[Stored data]
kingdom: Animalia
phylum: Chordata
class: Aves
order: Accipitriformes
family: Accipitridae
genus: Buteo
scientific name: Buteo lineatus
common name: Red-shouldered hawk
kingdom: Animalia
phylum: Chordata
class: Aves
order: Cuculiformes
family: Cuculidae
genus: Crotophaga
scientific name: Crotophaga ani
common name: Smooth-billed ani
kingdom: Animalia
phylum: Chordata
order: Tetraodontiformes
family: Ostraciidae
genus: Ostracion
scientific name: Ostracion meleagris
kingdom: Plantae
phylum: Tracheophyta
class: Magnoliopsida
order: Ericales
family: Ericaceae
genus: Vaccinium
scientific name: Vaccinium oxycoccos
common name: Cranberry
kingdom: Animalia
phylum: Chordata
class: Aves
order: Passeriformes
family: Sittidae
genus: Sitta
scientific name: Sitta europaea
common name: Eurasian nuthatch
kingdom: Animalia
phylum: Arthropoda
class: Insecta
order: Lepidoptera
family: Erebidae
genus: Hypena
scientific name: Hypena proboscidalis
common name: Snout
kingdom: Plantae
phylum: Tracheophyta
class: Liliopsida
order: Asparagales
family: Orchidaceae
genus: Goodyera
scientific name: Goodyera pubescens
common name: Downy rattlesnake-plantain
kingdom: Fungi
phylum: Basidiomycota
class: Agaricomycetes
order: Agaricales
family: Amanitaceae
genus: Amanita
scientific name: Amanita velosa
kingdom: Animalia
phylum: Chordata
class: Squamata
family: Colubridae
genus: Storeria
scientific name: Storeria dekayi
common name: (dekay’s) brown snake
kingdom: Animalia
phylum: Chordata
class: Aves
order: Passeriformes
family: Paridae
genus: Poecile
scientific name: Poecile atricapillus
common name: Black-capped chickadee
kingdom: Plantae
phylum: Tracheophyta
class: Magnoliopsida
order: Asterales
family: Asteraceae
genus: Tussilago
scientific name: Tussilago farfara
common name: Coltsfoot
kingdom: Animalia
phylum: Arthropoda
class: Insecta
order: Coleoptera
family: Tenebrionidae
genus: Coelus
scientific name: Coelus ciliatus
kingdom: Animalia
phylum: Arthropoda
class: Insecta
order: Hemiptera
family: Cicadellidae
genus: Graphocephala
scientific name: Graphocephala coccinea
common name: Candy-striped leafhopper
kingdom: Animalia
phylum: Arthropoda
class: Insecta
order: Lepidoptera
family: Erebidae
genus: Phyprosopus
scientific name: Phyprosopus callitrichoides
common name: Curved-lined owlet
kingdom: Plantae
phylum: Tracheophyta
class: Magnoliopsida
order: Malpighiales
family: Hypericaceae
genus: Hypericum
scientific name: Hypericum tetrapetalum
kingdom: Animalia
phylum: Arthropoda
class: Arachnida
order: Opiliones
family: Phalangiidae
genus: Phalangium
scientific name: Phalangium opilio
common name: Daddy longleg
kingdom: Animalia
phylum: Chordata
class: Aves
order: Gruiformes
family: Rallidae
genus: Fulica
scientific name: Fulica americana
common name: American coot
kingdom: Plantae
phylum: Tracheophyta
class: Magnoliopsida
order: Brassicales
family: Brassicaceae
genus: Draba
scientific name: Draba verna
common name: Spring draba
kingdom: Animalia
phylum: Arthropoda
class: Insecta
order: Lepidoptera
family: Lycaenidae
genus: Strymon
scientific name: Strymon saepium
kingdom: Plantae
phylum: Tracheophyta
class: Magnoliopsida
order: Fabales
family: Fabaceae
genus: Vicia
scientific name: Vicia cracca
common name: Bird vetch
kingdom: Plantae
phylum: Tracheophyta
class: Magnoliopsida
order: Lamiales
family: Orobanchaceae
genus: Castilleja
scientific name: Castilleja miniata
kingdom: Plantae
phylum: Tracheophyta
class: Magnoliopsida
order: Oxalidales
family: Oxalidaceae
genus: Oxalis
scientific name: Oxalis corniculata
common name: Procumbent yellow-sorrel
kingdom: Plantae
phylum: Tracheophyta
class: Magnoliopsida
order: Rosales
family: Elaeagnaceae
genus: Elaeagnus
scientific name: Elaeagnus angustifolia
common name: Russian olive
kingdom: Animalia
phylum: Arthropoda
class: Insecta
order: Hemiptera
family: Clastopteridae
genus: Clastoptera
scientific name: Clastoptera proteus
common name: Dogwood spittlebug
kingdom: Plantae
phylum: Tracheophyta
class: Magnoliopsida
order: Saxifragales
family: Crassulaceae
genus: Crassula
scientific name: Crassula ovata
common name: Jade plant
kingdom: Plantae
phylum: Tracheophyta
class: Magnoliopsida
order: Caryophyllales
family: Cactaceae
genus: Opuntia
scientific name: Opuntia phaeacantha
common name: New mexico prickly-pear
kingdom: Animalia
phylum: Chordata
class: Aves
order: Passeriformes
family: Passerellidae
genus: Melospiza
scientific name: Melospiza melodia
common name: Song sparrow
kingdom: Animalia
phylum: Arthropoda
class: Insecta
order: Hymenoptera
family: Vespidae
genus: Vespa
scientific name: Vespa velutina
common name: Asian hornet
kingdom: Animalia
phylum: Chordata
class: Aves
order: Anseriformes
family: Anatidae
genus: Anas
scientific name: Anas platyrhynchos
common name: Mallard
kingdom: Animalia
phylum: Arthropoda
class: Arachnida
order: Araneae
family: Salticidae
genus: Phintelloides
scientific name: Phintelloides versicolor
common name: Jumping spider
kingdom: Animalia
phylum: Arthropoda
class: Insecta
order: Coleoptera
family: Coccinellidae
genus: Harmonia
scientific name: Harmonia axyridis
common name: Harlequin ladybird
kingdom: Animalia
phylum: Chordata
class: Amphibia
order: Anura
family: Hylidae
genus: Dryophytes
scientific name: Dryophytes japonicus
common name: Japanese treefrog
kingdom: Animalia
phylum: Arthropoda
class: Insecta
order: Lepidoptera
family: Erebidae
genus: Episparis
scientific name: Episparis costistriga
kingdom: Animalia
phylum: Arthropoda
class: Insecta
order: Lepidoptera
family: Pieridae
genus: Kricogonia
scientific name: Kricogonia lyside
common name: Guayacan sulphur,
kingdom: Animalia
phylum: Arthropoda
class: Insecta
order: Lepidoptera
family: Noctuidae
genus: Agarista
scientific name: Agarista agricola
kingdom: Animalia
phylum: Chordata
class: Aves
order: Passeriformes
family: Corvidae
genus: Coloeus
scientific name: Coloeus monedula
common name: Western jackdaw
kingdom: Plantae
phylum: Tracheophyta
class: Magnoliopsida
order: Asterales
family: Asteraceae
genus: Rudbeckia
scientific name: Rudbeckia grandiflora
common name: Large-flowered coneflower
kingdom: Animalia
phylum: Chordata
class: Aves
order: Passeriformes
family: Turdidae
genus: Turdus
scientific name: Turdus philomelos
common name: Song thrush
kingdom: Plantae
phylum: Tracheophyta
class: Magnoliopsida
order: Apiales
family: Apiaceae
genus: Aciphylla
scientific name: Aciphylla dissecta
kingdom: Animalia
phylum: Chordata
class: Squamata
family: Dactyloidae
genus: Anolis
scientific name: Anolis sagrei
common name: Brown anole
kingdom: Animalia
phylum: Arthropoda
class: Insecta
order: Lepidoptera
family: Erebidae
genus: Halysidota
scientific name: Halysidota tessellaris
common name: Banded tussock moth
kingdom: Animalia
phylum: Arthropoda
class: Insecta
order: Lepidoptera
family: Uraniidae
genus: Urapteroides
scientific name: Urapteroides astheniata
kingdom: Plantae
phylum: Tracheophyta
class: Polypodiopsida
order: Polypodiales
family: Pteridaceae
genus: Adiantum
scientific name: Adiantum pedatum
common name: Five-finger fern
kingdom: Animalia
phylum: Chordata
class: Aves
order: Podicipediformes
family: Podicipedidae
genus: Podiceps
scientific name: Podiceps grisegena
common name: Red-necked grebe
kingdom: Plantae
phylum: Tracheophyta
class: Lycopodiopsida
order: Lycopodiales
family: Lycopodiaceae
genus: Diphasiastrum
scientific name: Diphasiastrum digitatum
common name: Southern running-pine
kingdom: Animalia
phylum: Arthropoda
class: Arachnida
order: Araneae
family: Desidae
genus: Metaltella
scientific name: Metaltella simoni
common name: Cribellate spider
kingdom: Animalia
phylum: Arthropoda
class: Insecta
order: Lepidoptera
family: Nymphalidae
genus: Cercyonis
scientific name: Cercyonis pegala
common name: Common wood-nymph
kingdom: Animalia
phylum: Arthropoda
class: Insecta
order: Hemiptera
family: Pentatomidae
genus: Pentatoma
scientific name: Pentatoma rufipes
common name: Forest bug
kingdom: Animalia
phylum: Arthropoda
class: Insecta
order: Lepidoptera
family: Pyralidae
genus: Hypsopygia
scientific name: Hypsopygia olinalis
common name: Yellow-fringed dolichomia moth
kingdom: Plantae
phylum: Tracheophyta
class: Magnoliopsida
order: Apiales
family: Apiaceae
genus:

## The request
Give back, unchanged, the lines of the data between the one holding "family: Lycopodiaceae" and the one holding "common name: Yellow-fringed dolichomia moth", inclusive.

## Exercise result
family: Lycopodiaceae
genus: Diphasiastrum
scientific name: Diphasiastrum digitatum
common name: Southern running-pine
kingdom: Animalia
phylum: Arthropoda
class: Arachnida
order: Araneae
family: Desidae
genus: Metaltella
scientific name: Metaltella simoni
common name: Cribellate spider
kingdom: Animalia
phylum: Arthropoda
class: Insecta
order: Lepidoptera
family: Nymphalidae
genus: Cercyonis
scientific name: Cercyonis pegala
common name: Common wood-nymph
kingdom: Animalia
phylum: Arthropoda
class: Insecta
order: Hemiptera
family: Pentatomidae
genus: Pentatoma
scientific name: Pentatoma rufipes
common name: Forest bug
kingdom: Animalia
phylum: Arthropoda
class: Insecta
order: Lepidoptera
family: Pyralidae
genus: Hypsopygia
scientific name: Hypsopygia olinalis
common name: Yellow-fringed dolichomia moth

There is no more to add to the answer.